Et quand j’y suis finalement retournée pour dormir, c’était toujours avec les lumières allumées. Je peux vous dire que mon sommeil en a pris un coup. Ma session et mon bien-être mental, aussi.
J’en ai longtemps voulu à cet homme à l’imperméable jaune. J’étais fâchée. D’abord, parce qu’on ne l’a jamais retrouvé. Il s’est évaporé dans la nature. Ensuite, parce qu’à cause de lui, je ne me sentais plus en sécurité nulle part. Nulle part.
Et ce sentiment d’insécurité, il est encore présent aujourd’hui. Dès que je dors dans un nouvel endroit, je suis stressée. Ça, c’est sans parler de l’idée de me faire dormir dans le noir complet : oubliez ça tout de suite! Et évidemment, chaque année, le 10 mars, je refais le même cauchemar. Oui, même sept ans plus tard. Parce que malgré que son visage m’apparaisse flou dans mes souvenirs, les événements, eux, sont toujours très clairs dans ma mémoire.
Certes, ces petites séquelles sont encore avec moi, mais avec du recul, je suis impressionnée par ma capacité de résilience. On parle souvent des événements, mais trop peu des répercussions. Je ne considérais pas ce qui m’est arrivé comme une agression sexuelle. Dans ma tête, il avait seulement touché mes fesses, donc ce n’était pas une agression. Mais oui, c’en est une. Il a touché mes fesses sans mon consentement. Sans mon consentement. Alors, non, je n’ai pas été violée. Mais on a violé mon intimité. Et je peux vous dire que ça fait mal. Mais on passe au travers.
J’ai écrit ce texte de façon anonyme, car ne n’est pas tout le monde dans mon entourage qui est au courant et non par peur de dénoncer. Comme tu as pu le lire, j’ai déjà porté plainte.

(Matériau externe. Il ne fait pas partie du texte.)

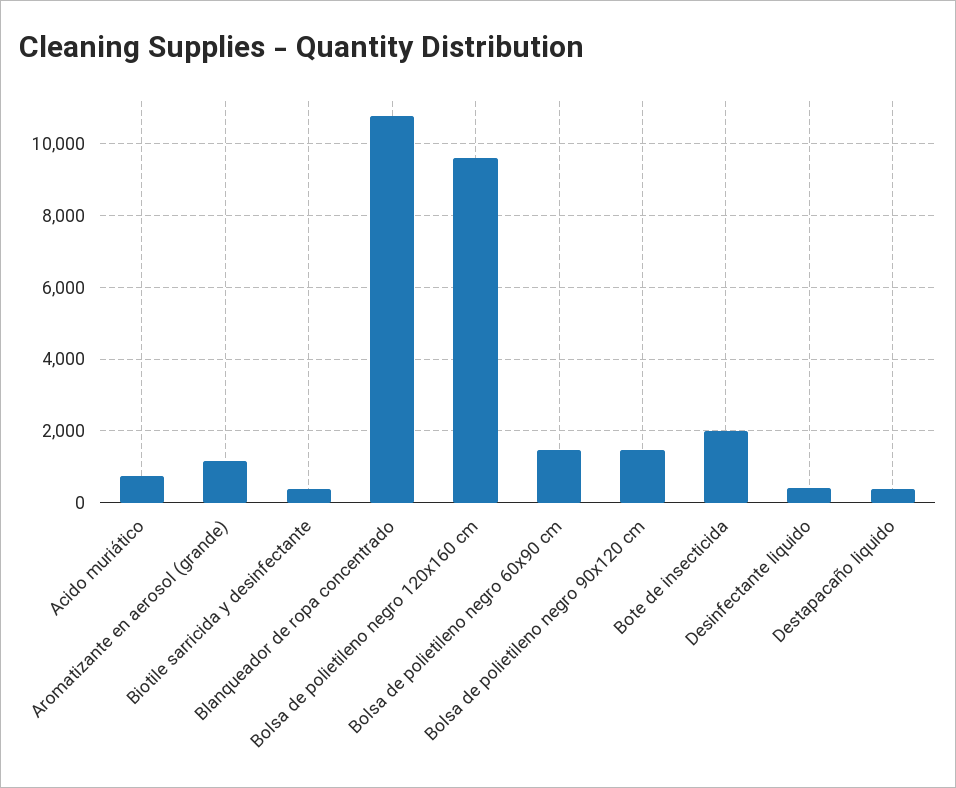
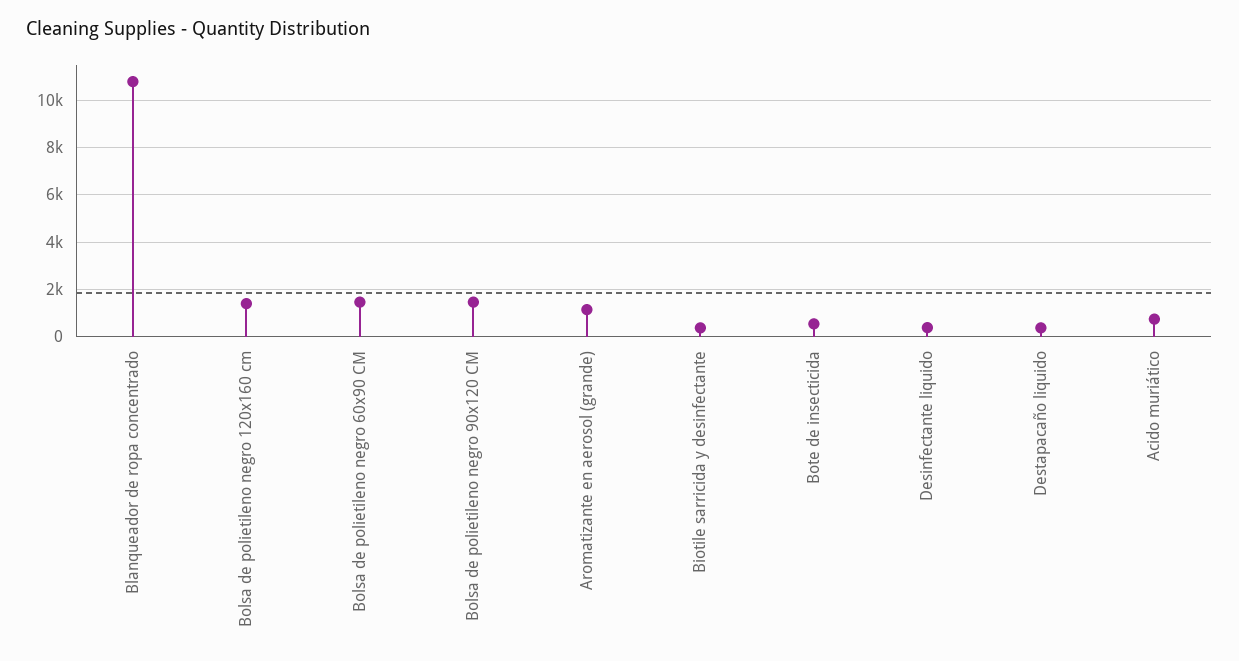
Bolsa de polietileno negro 120x160 cm: 9600 -> 1500
Bote de insecticida: 2000 -> 500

Je n’ai simplement pas envie d’inquiéter mes proches avec cela, car aujourd’hui, je vais bien malgré tout.
Je tenais tout de même à partager mon histoire, parce que non, malheureusement, justice n’est pas toujours rendue. Je te mentirais si je te disais que j’ai totalement pardonné l’homme à l’imperméable jaune. Je suis quand même un peu rancunière… Mais avec le temps, je me dis que c’est lui le pire. Qu’il a clairement un problème et pour lequel il ne recevra probablement jamais l’aide nécessaire, malheureusement.
Ce soir du 10 mars 2013, j’ai eu de la chance dans ma malchance. J’ai pu compter sur ma famille et mes amis. J’ai aussi une super travailleuse sociale du CAVAC qui m’a grandement aidée dans mon processus. Je t’encourage à prendre contact avec cette ressource si jamais tu vis quelque chose de semblable.